(Stored data)
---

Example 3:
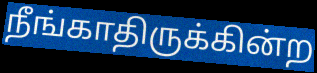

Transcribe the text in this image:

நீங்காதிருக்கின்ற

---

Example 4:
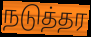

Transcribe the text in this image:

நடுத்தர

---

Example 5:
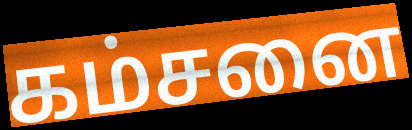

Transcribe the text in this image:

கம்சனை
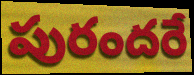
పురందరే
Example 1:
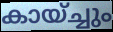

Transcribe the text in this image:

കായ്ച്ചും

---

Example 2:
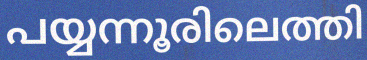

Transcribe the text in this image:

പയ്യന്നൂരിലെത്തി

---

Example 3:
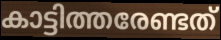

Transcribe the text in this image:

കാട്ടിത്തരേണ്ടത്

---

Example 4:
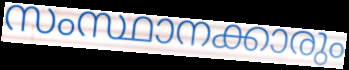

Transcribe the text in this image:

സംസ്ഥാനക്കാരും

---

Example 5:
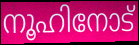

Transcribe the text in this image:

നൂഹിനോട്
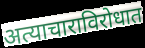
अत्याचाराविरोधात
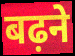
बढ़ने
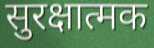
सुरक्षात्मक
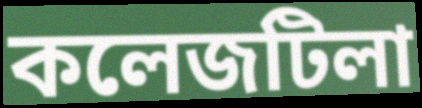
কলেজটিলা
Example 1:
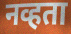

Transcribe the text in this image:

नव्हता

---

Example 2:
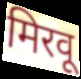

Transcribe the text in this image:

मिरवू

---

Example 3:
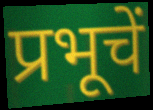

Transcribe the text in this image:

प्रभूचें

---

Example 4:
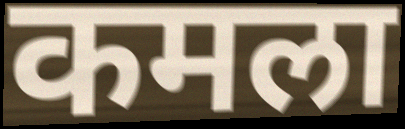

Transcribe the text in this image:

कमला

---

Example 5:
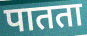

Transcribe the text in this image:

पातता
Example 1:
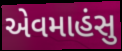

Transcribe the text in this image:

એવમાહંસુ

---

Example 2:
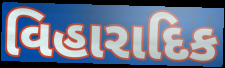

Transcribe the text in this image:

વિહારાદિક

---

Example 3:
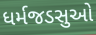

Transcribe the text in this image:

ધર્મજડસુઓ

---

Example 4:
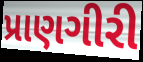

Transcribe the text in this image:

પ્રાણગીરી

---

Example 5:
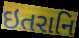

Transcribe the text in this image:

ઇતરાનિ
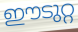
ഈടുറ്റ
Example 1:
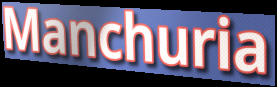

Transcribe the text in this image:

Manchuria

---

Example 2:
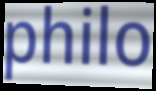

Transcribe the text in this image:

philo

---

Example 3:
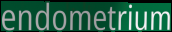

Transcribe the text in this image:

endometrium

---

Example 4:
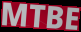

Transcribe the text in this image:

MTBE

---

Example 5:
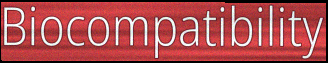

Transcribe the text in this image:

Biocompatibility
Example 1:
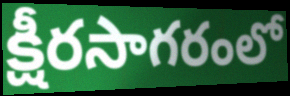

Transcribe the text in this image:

### Assignment
An exact copy of every entry, minus the pictures, is what you should return.

### Answer section
---

Example 3:

Transcribe the text in this image:

நீங்காதிருக்கின்ற

---

Example 4:

Transcribe the text in this image:

நடுத்தர

---

Example 5:

Transcribe the text in this image:

கம்சனை
పురందరే
Example 1:

Transcribe the text in this image:

കായ്ച്ചും

---

Example 2:

Transcribe the text in this image:

പയ്യന്നൂരിലെത്തി

---

Example 3:

Transcribe the text in this image:

കാട്ടിത്തരേണ്ടത്

---

Example 4:

Transcribe the text in this image:

സംസ്ഥാനക്കാരും

---

Example 5:

Transcribe the text in this image:

നൂഹിനോട്
अत्याचाराविरोधात
बढ़ने
सुरक्षात्मक
কলেজটিলা
Example 1:

Transcribe the text in this image:

नव्हता

---

Example 2:

Transcribe the text in this image:

मिरवू

---

Example 3:

Transcribe the text in this image:

प्रभूचें

---

Example 4:

Transcribe the text in this image:

कमला

---

Example 5:

Transcribe the text in this image:

पातता
Example 1:

Transcribe the text in this image:

એવમાહંસુ

---

Example 2:

Transcribe the text in this image:

વિહારાદિક

---

Example 3:

Transcribe the text in this image:

ધર્મજડસુઓ

---

Example 4:

Transcribe the text in this image:

પ્રાણગીરી

---

Example 5:

Transcribe the text in this image:

ઇતરાનિ
ഈടുറ്റ
Example 1:

Transcribe the text in this image:

Manchuria

---

Example 2:

Transcribe the text in this image:

philo

---

Example 3:

Transcribe the text in this image:

endometrium

---

Example 4:

Transcribe the text in this image:

MTBE

---

Example 5:

Transcribe the text in this image:

Biocompatibility
Example 1:

Transcribe the text in this image:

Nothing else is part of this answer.